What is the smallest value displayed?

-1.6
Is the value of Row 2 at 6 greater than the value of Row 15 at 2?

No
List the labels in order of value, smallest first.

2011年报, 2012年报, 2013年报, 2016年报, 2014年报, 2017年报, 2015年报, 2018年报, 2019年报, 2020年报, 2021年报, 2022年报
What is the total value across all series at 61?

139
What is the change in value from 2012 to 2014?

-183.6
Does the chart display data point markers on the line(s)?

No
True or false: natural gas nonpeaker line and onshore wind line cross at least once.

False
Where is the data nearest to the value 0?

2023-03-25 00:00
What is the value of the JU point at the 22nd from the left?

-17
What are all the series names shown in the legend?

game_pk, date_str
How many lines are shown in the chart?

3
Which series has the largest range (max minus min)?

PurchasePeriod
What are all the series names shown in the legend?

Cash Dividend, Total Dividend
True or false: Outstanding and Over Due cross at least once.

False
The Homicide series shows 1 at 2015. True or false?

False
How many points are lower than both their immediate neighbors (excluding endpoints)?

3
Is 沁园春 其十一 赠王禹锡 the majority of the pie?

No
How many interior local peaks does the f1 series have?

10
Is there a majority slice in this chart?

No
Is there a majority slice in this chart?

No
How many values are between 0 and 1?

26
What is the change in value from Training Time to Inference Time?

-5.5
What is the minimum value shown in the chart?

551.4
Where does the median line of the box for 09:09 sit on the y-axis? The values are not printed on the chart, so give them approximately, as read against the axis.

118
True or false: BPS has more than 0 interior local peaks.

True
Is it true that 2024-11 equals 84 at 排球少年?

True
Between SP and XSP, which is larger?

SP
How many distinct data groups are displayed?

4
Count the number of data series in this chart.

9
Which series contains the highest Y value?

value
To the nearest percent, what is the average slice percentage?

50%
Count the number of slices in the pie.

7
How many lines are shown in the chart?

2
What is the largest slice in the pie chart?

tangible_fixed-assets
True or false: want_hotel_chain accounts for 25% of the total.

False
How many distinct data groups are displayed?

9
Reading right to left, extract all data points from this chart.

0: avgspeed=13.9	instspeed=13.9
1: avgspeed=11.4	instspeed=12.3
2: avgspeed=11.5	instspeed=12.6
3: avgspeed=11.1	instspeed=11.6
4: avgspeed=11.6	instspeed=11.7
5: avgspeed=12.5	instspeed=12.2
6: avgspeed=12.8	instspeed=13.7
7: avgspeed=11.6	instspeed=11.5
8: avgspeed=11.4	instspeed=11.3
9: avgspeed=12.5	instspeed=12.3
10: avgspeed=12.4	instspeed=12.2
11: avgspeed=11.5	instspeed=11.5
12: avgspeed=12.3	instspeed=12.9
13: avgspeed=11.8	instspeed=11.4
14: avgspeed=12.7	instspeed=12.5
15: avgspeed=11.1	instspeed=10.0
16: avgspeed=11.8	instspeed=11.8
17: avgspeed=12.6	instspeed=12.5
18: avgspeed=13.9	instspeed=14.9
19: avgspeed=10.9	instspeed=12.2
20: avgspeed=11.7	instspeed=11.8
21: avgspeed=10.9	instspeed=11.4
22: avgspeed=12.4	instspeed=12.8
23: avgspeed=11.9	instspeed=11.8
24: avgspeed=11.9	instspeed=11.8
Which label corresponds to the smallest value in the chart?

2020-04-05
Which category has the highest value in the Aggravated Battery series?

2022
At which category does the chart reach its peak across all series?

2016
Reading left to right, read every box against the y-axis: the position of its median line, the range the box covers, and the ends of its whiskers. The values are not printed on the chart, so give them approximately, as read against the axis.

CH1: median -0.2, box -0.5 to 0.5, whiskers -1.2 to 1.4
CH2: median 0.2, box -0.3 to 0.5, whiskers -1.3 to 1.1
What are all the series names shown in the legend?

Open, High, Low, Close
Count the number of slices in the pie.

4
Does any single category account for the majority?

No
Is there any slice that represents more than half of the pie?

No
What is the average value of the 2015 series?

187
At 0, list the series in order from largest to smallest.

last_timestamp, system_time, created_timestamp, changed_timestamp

:::::

:: Task goal ::
Output all of the lines above again, exactly as they appear.

:: Finished exercise ::
What is the smallest value displayed?

-1.6
Is the value of Row 2 at 6 greater than the value of Row 15 at 2?

No
List the labels in order of value, smallest first.

2011年报, 2012年报, 2013年报, 2016年报, 2014年报, 2017年报, 2015年报, 2018年报, 2019年报, 2020年报, 2021年报, 2022年报
What is the total value across all series at 61?

139
What is the change in value from 2012 to 2014?

-183.6
Does the chart display data point markers on the line(s)?

No
True or false: natural gas nonpeaker line and onshore wind line cross at least once.

False
Where is the data nearest to the value 0?

2023-03-25 00:00
What is the value of the JU point at the 22nd from the left?

-17
What are all the series names shown in the legend?

game_pk, date_str
How many lines are shown in the chart?

3
Which series has the largest range (max minus min)?

PurchasePeriod
What are all the series names shown in the legend?

Cash Dividend, Total Dividend
True or false: Outstanding and Over Due cross at least once.

False
The Homicide series shows 1 at 2015. True or false?

False
How many points are lower than both their immediate neighbors (excluding endpoints)?

3
Is 沁园春 其十一 赠王禹锡 the majority of the pie?

No
How many interior local peaks does the f1 series have?

10
Is there a majority slice in this chart?

No
Is there a majority slice in this chart?

No
How many values are between 0 and 1?

26
What is the change in value from Training Time to Inference Time?

-5.5
What is the minimum value shown in the chart?

551.4
Where does the median line of the box for 09:09 sit on the y-axis? The values are not printed on the chart, so give them approximately, as read against the axis.

118
True or false: BPS has more than 0 interior local peaks.

True
Is it true that 2024-11 equals 84 at 排球少年?

True
Between SP and XSP, which is larger?

SP
How many distinct data groups are displayed?

4
Count the number of data series in this chart.

9
Which series contains the highest Y value?

value
To the nearest percent, what is the average slice percentage?

50%
Count the number of slices in the pie.

7
How many lines are shown in the chart?

2
What is the largest slice in the pie chart?

tangible_fixed-assets
True or false: want_hotel_chain accounts for 25% of the total.

False
How many distinct data groups are displayed?

9
Reading right to left, extract all data points from this chart.

0: avgspeed=13.9	instspeed=13.9
1: avgspeed=11.4	instspeed=12.3
2: avgspeed=11.5	instspeed=12.6
3: avgspeed=11.1	instspeed=11.6
4: avgspeed=11.6	instspeed=11.7
5: avgspeed=12.5	instspeed=12.2
6: avgspeed=12.8	instspeed=13.7
7: avgspeed=11.6	instspeed=11.5
8: avgspeed=11.4	instspeed=11.3
9: avgspeed=12.5	instspeed=12.3
10: avgspeed=12.4	instspeed=12.2
11: avgspeed=11.5	instspeed=11.5
12: avgspeed=12.3	instspeed=12.9
13: avgspeed=11.8	instspeed=11.4
14: avgspeed=12.7	instspeed=12.5
15: avgspeed=11.1	instspeed=10.0
16: avgspeed=11.8	instspeed=11.8
17: avgspeed=12.6	instspeed=12.5
18: avgspeed=13.9	instspeed=14.9
19: avgspeed=10.9	instspeed=12.2
20: avgspeed=11.7	instspeed=11.8
21: avgspeed=10.9	instspeed=11.4
22: avgspeed=12.4	instspeed=12.8
23: avgspeed=11.9	instspeed=11.8
24: avgspeed=11.9	instspeed=11.8
Which label corresponds to the smallest value in the chart?

2020-04-05
Which category has the highest value in the Aggravated Battery series?

2022
At which category does the chart reach its peak across all series?

2016
Reading left to right, read every box against the y-axis: the position of its median line, the range the box covers, and the ends of its whiskers. The values are not printed on the chart, so give them approximately, as read against the axis.

CH1: median -0.2, box -0.5 to 0.5, whiskers -1.2 to 1.4
CH2: median 0.2, box -0.3 to 0.5, whiskers -1.3 to 1.1
What are all the series names shown in the legend?

Open, High, Low, Close
Count the number of slices in the pie.

4
Does any single category account for the majority?

No
Is there any slice that represents more than half of the pie?

No
What is the average value of the 2015 series?

187
At 0, list the series in order from largest to smallest.

last_timestamp, system_time, created_timestamp, changed_timestamp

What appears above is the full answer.